▸ **CONSIGNES**
1. D'après l'arrêt de la cour d'appel de Bordeaux, à quelle date l'affaire a-t-elle été débattue en audience publique ?
2. Prolongez l'arrêt de la cour d'appel de Bordeaux en rédigeant la suite de son texte.

▸ **TEXTE D'ÉTUDE**
· · ·
France | France, Cour d'appel de Bordeaux, Premiere chambre civile-section b, 25 mai 2010, 09/01189


COUR D'APPEL DE BORDEAUX
PREMIERE CHAMBRE CIVILE-SECTION B
--------------------------
ARRÊT DU 25 MAI 2010
(Rédacteur : Monsieur Pierre Louis Crabol, conseiller,)
No de rôle : 09/ 01189
Monsieur Louis X...
c/
LA S. A. FRANCE TELECOM
Nature de la décision : AU FOND
Décision déférée à la cour : jugement rendu le 06 mars 2007 (R. G. 06-003616) par le Tribunal d'Instance de BORDEAUX suivant déclaration d'appel du 4 mars 2009,
APPELANT :
Monsieur Louis X..., né le 26 Mars 1931 à CHAMALIERES (63), de nationalité française, demeurant ... 24

220 SAINT CYPRIEN,

Présent aux débats,
Assisté par la S. C. P. Marc-Jean GAUTIER et Pierre FON...

COUR D'APPEL DE BORDEAUX
PREMIERE CHAMBRE CIVILE-SECTION B
--------------------------
ARRÊT DU 25 MAI 2010
(Rédacteur : Monsieur Pierre Louis Crabol, conseiller,)
No de rôle : 09/ 01189
Monsieur Louis X...
c/
LA S. A. FRANCE TELECOM
Nature de la décision : AU FOND
Décision déférée à la cour : jugement rendu le 06 mars 2007 (R. G. 06-003616) par le Tribunal d'Instance de BORDEAUX suivant déclaration d'appel du 4 mars 2009,
APPELANT :
Monsieur Louis X..., né le 26 Mars 1931 à CHAMALIERES (63), de nationalité française, demeurant ... 24220 SAINT CYPRIEN,

Présent aux débats,
Assisté par la S. C. P. Marc-Jean GAUTIER et Pierre FONROUGE, Avoués Associés à la Cour,
INTIMÉE :
LA S. A. FRANCE TELECOM, prise en la personne de son représentant légal domicilié en cette qualité au siège social, sis 6, place d'Alleray 75015 PARIS,
Représentée par la S. C. P. Solange CASTEJA-CLERMONTEL et Hélène JAUBERT, Avoués Associés à la Cour, et assistée de Maître Patricia GRAVELLIER, substituant la S. C. P. Guy GRAVELLIER-Emmanuel GRAVELLIER-Philippe LIEF-Charlotte DE LAGAUSIE, Avocats Associés au barreau de BORDEAUX,
COMPOSITION DE LA COUR :
L'affaire a été débattue le 22 mars 2010 en audience publique, devant la cour composée de :
Monsieur Louis-Marie CHEMINADE, Président, Monsieur Pierre-Louis CRABOL, Conseiller, Monsieur Patrick BOINOT, Conseiller,

qui en ont délibéré.
Greffier lors des débats : Madame Marceline LOISON
ARRÊT :
- contradictoire
-prononcé publiquement par mise à disposition de l'arrêt au greffe de la cour, les parties en ayant été préalablement avisées dans les conditions prévues à l'article 450 alinéa 2 du code de procédure civile.
· · ·
▸ **DONNÉES EXTRAITES**

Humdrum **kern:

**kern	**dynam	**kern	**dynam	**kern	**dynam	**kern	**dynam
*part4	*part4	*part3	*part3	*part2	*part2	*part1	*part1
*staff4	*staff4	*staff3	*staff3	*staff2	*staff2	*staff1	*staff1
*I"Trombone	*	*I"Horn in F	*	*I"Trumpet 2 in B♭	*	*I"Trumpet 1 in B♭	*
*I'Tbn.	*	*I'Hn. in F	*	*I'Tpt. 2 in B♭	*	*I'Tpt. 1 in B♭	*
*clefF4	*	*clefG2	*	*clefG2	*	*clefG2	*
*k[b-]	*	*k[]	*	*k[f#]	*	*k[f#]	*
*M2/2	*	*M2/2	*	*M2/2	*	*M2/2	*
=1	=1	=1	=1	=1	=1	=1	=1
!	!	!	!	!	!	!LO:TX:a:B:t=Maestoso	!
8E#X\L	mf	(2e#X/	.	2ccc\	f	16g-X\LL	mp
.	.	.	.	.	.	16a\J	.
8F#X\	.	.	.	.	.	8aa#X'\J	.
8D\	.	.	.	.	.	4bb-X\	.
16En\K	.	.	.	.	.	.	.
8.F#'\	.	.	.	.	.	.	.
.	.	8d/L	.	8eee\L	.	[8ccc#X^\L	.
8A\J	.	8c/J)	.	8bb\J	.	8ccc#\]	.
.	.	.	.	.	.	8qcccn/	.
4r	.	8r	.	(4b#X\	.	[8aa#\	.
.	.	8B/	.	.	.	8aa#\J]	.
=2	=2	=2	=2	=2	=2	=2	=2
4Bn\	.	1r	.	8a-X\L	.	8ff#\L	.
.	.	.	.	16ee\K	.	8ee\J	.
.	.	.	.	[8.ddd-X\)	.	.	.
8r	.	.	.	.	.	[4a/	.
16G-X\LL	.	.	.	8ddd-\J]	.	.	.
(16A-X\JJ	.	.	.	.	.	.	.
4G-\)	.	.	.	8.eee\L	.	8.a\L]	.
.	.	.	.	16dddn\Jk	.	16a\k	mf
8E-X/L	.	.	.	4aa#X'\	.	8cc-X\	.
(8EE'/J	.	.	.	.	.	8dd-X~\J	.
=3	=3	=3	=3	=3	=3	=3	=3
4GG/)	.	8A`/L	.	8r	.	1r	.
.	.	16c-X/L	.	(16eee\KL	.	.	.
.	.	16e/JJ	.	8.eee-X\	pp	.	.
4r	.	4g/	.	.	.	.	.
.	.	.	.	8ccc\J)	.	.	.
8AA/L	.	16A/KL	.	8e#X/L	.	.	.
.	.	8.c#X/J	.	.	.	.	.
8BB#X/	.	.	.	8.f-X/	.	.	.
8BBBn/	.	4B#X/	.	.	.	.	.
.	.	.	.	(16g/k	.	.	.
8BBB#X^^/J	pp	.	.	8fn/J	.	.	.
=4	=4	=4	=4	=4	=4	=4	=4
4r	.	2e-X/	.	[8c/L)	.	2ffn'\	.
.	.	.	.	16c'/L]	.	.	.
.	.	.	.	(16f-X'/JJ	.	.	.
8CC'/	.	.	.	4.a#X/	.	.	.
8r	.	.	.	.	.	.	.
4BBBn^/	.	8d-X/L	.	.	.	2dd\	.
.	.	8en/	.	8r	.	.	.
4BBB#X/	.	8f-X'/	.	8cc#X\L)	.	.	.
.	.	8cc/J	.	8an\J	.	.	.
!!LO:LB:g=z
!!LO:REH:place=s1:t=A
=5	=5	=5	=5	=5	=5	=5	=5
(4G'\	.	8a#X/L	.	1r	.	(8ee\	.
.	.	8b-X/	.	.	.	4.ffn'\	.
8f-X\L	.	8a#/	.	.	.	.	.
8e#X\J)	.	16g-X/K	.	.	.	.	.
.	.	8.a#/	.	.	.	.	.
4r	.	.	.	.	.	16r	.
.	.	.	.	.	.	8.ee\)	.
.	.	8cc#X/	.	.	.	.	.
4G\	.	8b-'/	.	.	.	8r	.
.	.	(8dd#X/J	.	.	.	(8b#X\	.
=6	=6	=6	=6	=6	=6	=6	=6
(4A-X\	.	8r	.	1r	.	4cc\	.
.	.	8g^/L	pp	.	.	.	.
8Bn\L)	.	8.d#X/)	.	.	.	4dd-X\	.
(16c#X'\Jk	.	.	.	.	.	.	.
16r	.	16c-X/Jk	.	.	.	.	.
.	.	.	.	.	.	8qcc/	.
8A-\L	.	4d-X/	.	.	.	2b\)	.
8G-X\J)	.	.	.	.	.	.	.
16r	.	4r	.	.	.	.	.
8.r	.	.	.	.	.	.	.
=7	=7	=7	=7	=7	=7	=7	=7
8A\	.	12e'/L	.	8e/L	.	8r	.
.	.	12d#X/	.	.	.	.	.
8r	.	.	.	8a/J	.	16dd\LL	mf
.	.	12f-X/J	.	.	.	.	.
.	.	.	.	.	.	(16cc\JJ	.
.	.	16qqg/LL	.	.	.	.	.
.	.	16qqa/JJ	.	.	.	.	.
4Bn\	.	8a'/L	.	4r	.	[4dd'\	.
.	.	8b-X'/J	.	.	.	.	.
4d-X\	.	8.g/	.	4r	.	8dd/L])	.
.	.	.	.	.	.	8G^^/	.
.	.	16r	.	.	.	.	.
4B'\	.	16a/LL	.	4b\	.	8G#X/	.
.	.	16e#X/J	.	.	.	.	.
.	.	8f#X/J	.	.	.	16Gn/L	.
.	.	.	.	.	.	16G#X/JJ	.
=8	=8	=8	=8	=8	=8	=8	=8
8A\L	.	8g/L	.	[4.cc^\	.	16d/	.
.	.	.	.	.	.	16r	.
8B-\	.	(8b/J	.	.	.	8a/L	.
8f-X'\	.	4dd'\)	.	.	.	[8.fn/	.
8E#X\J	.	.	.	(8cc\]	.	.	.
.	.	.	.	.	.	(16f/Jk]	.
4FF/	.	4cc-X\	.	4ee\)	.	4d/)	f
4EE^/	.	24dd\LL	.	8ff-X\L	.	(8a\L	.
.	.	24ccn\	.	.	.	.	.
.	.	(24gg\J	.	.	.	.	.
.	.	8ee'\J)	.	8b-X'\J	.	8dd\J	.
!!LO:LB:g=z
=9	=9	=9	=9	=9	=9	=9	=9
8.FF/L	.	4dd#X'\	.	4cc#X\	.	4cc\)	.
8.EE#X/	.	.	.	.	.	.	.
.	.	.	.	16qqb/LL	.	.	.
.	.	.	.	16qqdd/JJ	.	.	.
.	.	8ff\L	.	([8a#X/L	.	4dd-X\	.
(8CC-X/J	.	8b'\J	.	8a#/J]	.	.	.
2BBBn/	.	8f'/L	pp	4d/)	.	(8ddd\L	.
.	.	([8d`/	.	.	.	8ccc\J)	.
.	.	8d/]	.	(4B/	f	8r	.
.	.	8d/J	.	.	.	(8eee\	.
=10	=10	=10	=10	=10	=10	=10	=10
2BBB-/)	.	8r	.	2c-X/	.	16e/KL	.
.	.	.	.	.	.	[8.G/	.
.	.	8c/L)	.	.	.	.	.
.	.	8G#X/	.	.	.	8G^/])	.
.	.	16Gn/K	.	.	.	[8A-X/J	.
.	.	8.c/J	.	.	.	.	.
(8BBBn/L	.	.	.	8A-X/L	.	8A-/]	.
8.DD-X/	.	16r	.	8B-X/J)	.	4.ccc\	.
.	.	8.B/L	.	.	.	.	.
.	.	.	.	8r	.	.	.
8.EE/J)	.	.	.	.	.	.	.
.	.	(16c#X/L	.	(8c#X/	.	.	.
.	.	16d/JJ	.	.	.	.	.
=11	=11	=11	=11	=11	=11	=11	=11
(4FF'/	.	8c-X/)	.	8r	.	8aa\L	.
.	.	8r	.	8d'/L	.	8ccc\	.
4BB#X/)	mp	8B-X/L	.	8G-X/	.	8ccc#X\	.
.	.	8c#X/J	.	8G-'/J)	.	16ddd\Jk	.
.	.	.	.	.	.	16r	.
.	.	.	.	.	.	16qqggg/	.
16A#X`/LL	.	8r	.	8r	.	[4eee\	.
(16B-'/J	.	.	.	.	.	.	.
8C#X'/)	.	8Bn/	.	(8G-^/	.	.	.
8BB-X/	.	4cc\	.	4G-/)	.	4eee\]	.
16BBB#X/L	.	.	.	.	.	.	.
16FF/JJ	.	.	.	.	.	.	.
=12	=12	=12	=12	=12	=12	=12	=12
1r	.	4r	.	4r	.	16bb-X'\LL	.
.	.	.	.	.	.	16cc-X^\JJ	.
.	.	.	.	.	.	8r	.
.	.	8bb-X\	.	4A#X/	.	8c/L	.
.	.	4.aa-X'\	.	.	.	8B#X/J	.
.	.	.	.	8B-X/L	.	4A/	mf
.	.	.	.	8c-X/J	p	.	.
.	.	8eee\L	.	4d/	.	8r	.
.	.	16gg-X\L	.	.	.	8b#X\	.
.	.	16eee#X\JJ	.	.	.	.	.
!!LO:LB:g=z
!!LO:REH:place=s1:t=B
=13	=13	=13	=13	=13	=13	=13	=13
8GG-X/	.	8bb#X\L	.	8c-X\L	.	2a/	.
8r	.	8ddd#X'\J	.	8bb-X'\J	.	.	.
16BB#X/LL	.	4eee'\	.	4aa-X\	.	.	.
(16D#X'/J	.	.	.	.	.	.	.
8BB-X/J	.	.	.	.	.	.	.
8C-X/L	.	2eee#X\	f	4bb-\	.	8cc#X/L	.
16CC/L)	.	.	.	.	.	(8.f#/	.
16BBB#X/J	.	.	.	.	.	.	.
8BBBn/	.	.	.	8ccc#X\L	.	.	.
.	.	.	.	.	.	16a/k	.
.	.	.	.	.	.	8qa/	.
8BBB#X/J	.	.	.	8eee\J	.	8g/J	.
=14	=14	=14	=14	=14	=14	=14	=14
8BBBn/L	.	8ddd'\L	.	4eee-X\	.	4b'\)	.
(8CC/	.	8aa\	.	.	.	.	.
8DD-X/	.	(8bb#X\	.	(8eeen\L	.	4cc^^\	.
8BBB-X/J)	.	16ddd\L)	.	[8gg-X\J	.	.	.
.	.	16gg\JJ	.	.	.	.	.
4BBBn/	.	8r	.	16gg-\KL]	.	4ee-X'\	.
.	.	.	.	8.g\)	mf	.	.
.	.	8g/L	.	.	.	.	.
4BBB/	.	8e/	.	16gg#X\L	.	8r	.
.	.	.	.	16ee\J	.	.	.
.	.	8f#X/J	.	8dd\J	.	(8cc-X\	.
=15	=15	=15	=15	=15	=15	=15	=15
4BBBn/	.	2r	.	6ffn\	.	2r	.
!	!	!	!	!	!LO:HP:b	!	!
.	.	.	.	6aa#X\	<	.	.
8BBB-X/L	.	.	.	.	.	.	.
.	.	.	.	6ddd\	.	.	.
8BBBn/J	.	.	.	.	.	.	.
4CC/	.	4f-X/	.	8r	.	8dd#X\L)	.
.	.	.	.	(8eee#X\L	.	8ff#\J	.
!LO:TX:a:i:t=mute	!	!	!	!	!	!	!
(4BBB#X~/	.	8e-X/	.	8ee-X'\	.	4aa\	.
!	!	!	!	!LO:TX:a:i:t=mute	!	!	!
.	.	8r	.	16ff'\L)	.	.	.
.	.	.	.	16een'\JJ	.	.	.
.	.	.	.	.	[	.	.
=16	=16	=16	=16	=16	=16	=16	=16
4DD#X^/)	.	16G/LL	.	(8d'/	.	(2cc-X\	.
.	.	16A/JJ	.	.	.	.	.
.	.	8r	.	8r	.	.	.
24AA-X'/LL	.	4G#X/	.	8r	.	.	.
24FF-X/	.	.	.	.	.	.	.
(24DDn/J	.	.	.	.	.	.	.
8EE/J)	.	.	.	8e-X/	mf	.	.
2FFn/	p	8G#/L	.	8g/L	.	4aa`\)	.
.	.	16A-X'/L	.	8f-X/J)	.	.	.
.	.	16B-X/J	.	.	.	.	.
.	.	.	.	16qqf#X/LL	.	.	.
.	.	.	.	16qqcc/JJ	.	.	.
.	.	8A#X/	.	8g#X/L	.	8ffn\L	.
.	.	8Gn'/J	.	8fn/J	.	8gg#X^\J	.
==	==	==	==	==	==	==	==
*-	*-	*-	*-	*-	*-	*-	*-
· · ·
▸ **CORRIGÉ**
1. Le 22 mars 2010.

2.
Par la production d'une facture de téléphone en date du 14 février 1987, précisant au verso les modalités de paiement, par chèque ou en espèces en se présentant à l'agence des télécommunications ou au bureau de poste qui restitue un volet du document à titre de reçu, l'abonné Louis X... justifie de l'ancienneté de son contrat et des facultés de paiement offertes aux abonnés.
Or, il est constant que, refusant le paiement en numéraire dans ses agences depuis 2002 pour des motifs de sécurité, la S. A. France Télécom renvoie ses clients qui souhaitent régler en espèces à un tiers, la Poste, qui facture des frais supplémentaires pour mandat postal ou pour titre interbancaire de paiement en espèces.
Ainsi Louis X..., contraint de régler par mandat postal (3, 85 euros) son paiement en espèces contre reçu, a-t-il pris l'habitude de déduire le coût du mandat du montant de ses factures de téléphone.
Le défaut de paiement de la facture du mois de janvier 2006 et le cumul des déductions des mandats assimilé à un débit valaient à l'abonné la mise de sa ligne en service restreint à partir du 13 février 2006, période durant laquelle il était hospitalisé, puis, à partir du 23 février 2006, la suspension de la ligne qui sera finalement rétablie le 21 mars 2006, après paiement effectué le 27 février 2006.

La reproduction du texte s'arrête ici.